Study text ▸
┄┄┄┄┄┄┄┄┄┄
The criteria and indicators characteristic of smart mobility and a smart economy were named for the purposes of the article smart indicators (SI). Therefore, we defined the smart city development level (SC) according to the rules:

• If SR1ϵL1 ∧ S2ϵL1 ∧ S3ϵL1 ∧ EV2ϵL1 ∧ EC1ϵL1 ∧ EC2ϵL1 ∧ SP3ϵL1 then SC = 1
• If 5 SIϵL1 ∧ two SIϵL2 then SC = 1
• If 6 SIϵL1 ∧ one SIϵL3 then SC = 1
• If SR1ϵL2 ∧ S2ϵL2 ∧ S3ϵL2 ∧ EV2ϵL2 ∧ EC1ϵL2 ∧ EC2ϵL2 ∧ SP3ϵL2 then SC = 2
• If 5 SIϵL2 ∧ two SIϵL3 then SC = 2
• If 6 SIϵL2 ∧ one SIϵL4 then SC = 2
• If SR1ϵL3 ∧ S2ϵL3 ∧ S3ϵL3 ∧ EV2ϵL3 ∧ EC1ϵL3 ∧ EC2ϵL3 ∧ SP3ϵL3 then SC = 3
• If 5 SIϵL3 ∧ two SIϵL4 then SC = 3
• If 6 SIϵL3 ∧ one SIϵL5 then SC = 3
• If SR1ϵL4 ∧ S2ϵL4 ∧ S3ϵL4 ∧ EV2ϵL4 ∧ EC1ϵL4 ∧ EC2ϵL4 ∧ SP3ϵL4 then SC = 4
• If 5 SIϵL4 ∧ two SIϵL5 then SC = 4
• If SR1ϵL5 ∧ S2ϵL5 ∧ S3ϵL5 ∧ EV2ϵL5 ∧ EC1ϵL5 ∧ EC2ϵL5 ∧ SP3ϵL5 then SC = 5
• If more than 5 SIϵL4 then SC = 5

2.3. A Case Study

The Municipal Department of Transport (MDT) in a Polish city (Zielona Góra) is a municipal body serving public transport in the area and within Zielona Góra. It has been operating and providing transport services in Zielona Góra since 1954.

The organizer of public transport in Zielona Góra is the Mayor of Zielona Góra, while the Department of Enterprise and Municipal Economy is responsible for the implementation of public transport policy and cooperation with the MDT. The only operator operating on urban lines is an internal entity—the MDT in Zielona Góra. It currently employs 296 people and has 89 buses in operation. The MDT is constantly implementing measures towards the implementation of Green Kand Low-emission public transport [30]. As a result, MDT purchased low-floor electric buses, which are powered by energy produced in the green mountain heat and power plant, obtained by the cogeneration of burned gas. MDT also took care to reduce water consumption, as the bus depot was rebuilt in such a way as to obtain and use rainwater for washing buses.

MDT in Zielona Góra is involved in green solutions and in building an intelligent public transport strategy based on ITS.

ITS Solutions

Since 2004, the MDT in Zielona Góra has been constantly implementing new IT systems, which are designed to improve the quality of services provided and reduce the negative impact of public transport on the environment (

Table 3. Information technology (IT) solutions implemented in the Municipal Department of Transport (MDT).
┄┄┄┄┄┄┄┄┄┄
Provided material ▸

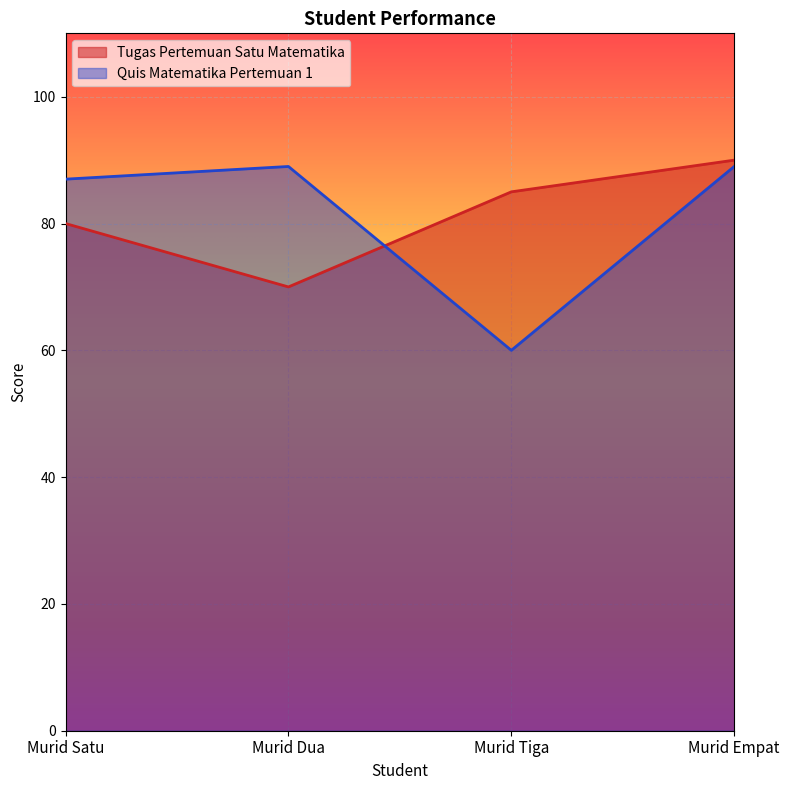

How many lines are shown in the chart?

2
┄┄┄┄┄┄┄┄┄┄
List of tasks ▸
1. Copy the Zielona Góra transport text starting at "The Municipal Department of Transport (MDT) in" and ending at "Góra since 1954.", changing "municipal body" to "city-owned body".
2. According to the Zielona Góra transport text, how many buses does the MDT have in operation?

Results for the exercise ▸
1.
The Municipal Department of Transport (MDT) in a Polish city (Zielona Góra) is a city-owned body serving public transport in the area and within Zielona Góra. It has been operating and providing transport services in Zielona Góra since 1954.

2. 89 buses.